Task instructions » Among the lines of the records, please find those that contain the word "aber" and copy them.

=== Data shown ===

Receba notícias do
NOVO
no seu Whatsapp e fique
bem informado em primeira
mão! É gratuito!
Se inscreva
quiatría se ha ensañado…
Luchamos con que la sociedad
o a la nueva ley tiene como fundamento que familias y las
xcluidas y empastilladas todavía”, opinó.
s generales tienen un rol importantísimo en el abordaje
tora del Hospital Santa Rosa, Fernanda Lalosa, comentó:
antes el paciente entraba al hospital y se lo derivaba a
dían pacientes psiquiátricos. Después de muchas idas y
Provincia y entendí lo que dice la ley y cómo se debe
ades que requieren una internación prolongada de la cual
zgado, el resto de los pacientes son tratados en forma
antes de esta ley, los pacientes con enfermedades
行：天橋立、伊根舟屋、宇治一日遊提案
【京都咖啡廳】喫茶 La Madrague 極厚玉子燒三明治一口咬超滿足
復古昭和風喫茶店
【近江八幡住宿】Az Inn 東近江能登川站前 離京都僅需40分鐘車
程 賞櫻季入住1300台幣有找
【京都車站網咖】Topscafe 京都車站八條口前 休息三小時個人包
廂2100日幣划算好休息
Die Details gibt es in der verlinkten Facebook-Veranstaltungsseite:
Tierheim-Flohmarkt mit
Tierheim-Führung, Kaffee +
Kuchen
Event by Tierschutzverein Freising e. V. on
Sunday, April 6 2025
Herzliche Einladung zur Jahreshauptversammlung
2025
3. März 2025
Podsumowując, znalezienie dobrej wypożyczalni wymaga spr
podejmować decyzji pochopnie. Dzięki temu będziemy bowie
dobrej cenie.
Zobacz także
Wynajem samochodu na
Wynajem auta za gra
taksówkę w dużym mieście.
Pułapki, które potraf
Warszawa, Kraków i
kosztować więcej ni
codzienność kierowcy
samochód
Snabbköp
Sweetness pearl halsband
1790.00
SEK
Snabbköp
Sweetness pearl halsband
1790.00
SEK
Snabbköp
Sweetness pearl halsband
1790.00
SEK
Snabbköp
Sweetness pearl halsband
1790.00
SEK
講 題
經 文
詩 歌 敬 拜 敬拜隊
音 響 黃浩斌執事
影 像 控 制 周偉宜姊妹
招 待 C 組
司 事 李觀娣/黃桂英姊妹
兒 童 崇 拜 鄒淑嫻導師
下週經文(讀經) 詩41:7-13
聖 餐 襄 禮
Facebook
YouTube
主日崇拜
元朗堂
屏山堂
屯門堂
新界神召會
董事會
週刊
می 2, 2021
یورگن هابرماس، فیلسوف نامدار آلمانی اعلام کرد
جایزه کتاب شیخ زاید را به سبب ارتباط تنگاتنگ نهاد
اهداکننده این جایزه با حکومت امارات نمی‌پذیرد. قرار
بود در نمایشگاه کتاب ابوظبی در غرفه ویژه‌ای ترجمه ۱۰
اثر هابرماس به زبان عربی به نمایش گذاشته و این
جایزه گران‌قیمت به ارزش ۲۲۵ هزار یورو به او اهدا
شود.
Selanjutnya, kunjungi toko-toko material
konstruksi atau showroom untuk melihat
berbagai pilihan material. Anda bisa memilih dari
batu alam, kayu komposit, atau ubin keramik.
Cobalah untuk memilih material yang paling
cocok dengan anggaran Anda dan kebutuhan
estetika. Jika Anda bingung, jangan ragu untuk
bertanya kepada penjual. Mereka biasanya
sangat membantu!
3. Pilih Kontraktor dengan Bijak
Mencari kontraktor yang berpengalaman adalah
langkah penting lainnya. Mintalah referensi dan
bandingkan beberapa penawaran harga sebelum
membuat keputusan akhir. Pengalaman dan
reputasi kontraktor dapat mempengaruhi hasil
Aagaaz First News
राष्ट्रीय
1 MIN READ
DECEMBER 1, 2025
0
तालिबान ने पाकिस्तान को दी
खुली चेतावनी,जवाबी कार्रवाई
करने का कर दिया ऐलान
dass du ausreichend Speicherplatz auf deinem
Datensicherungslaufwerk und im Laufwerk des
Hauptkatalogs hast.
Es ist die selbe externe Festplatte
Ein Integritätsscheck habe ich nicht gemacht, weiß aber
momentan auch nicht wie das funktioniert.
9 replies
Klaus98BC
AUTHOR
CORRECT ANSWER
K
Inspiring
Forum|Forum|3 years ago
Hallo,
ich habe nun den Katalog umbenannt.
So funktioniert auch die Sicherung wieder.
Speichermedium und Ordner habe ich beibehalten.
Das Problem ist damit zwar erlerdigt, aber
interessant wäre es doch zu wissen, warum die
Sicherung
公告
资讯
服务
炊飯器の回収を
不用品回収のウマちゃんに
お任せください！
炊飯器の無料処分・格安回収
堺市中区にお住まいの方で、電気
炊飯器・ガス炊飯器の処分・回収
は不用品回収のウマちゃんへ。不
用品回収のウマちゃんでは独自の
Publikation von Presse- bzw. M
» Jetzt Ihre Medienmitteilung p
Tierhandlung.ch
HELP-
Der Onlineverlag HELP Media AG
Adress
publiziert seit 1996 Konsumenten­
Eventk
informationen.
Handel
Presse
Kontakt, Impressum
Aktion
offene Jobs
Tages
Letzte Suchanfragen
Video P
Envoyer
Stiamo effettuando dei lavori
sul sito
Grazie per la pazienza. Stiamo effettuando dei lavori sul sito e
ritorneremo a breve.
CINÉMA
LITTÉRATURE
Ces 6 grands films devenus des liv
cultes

===

Completed task »
Ein Integritätsscheck habe ich nicht gemacht, weiß aber
Das Problem ist damit zwar erlerdigt, aber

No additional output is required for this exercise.